Work instruction =>
Below is a set of records; print all of them exactly as written.

The records =>
-=-=-

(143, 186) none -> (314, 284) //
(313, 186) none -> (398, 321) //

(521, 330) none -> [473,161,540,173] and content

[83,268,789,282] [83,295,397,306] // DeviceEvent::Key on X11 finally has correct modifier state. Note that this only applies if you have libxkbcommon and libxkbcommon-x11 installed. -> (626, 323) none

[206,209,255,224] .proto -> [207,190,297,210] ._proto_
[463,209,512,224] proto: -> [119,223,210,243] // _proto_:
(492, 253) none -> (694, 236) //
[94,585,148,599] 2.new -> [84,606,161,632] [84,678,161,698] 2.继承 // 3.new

-=-=-

Exercise response =>
(143, 186) none -> (314, 284) //
(313, 186) none -> (398, 321) //

(521, 330) none -> [473,161,540,173] and content

[83,268,789,282] [83,295,397,306] // DeviceEvent::Key on X11 finally has correct modifier state. Note that this only applies if you have libxkbcommon and libxkbcommon-x11 installed. -> (626, 323) none

[206,209,255,224] .proto -> [207,190,297,210] ._proto_
[463,209,512,224] proto: -> [119,223,210,243] // _proto_:
(492, 253) none -> (694, 236) //
[94,585,148,599] 2.new -> [84,606,161,632] [84,678,161,698] 2.继承 // 3.new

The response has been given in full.